I keep thinking that his mum will come to pick him up, and I often whisper in ear when he's crying 'don't worry, your mummy will be here soon'. If someone turned up at the door claiming to be his mum, I would've handed him over without question - this feeling has slightly changed in the past two weeks, in that now I would need a bit of proof, like maybe them knowing a certain detail about him.

I'm not sure what I really want to say...I just needed to type this. Every story that I find about post natal psychotic episodes that I can find on the internet seem to be extreme - thinking the baby is possessed, or the TV sending secret messages.

Anyone experience anything similar?

OP posts:
Scheherezade · 08/08/2012 22:52

Yep, completely recovered I'd say, the absolute opposite to who I was back then. DS is now 10mo.

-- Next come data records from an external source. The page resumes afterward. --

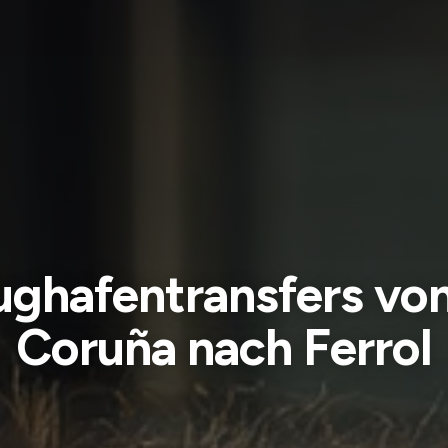
ughafentransfers vo
Coruña nach Ferrol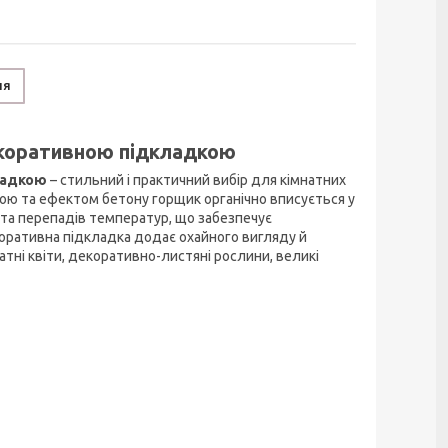
ня
екоративною підкладкою
ладкою
– стильний і практичний вибір для кімнатних
ою та ефектом бетону горщик органічно вписується у
и та перепадів температур, що забезпечує
коративна підкладка додає охайного вигляду й
атні квіти, декоративно-листяні рослини, великі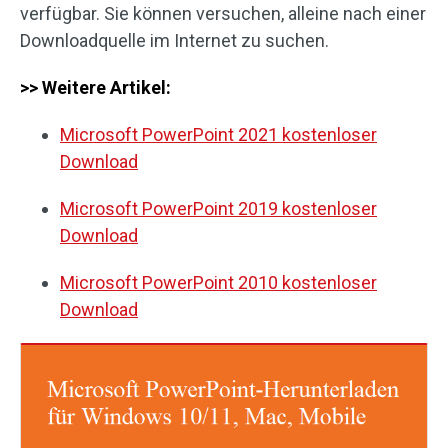
verfügbar. Sie können versuchen, alleine nach einer
Downloadquelle im Internet zu suchen.
>> Weitere Artikel:
Microsoft PowerPoint 2021 kostenloser
Download
Microsoft PowerPoint 2019 kostenloser
Download
Microsoft PowerPoint 2010 kostenloser
Download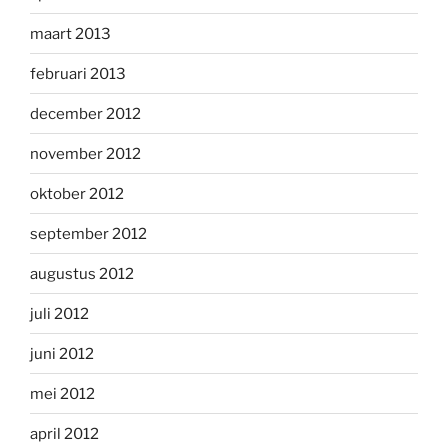
maart 2013
februari 2013
december 2012
november 2012
oktober 2012
september 2012
augustus 2012
juli 2012
juni 2012
mei 2012
april 2012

I don't really know what to say, I didn't cope, so I went into hospital. Once I was on the right meds it turned my life around. Although I wasn't diagnosed pnp, I had bipolar. But I came across other mums with pnp, given the right meds and the chance to sleep they recovered and were all discharged with their children.

SarryB · 09/08/2012 13:45

That's very reassuring - sometimes it just feels like this will be the rest of my life, that I'll constantly be trapped in this stupid and irrational way of thinking.

OP posts:
thunksheadontable · 09/08/2012 13:51

Have you told them that you want to ask women if they're missing a baby and are feeling frustrated that his mum hasn't come to get him yet? Are you feeling a bit resentful that it hasn't happened? I'm glad they've put you on an antipsychotic but it sounds from the little you've put here that you are still very much in the grip of this and I wonder if you could have more support.

SarryB · 10/08/2012 12:34

I've told the psychiatrist everything that I feel and think - the thing is that I want to ask these women, but I just wouldn't. I know I wouldn't. I'm sure that at some point she will come to pick him up.

I'm rarely resentful that she hasn't come yet, it's only when I'm very tired that I'm saying and thinking why hasn't she come yet?

OP posts:
BlackberryandNettle · 10/08/2012 22:51

Hi Sarry,

Not experienced PNP myself but I had a terrible time a couple of years ago with extreme anxieties including psychotic symptoms, not realing trusting what was/wasn't real/true, everything feeling unreal. I got help including going on anti psychotics for a few months and it is the best thing you can do, am now completely better (but preg for 1st time and worried about whats to come!)

The best thing someone said to me was if you know something is wrong and have sought help you can't be crazy, which is exactly what you have done - realising something is wrong and getting help means you are on your way to being better. Also going through what you are and caring for a newborn must be so hard, but it sounds like you're doing well. It takes a few days for meds towork, I really hope and pray that you'll soon feel a lot better.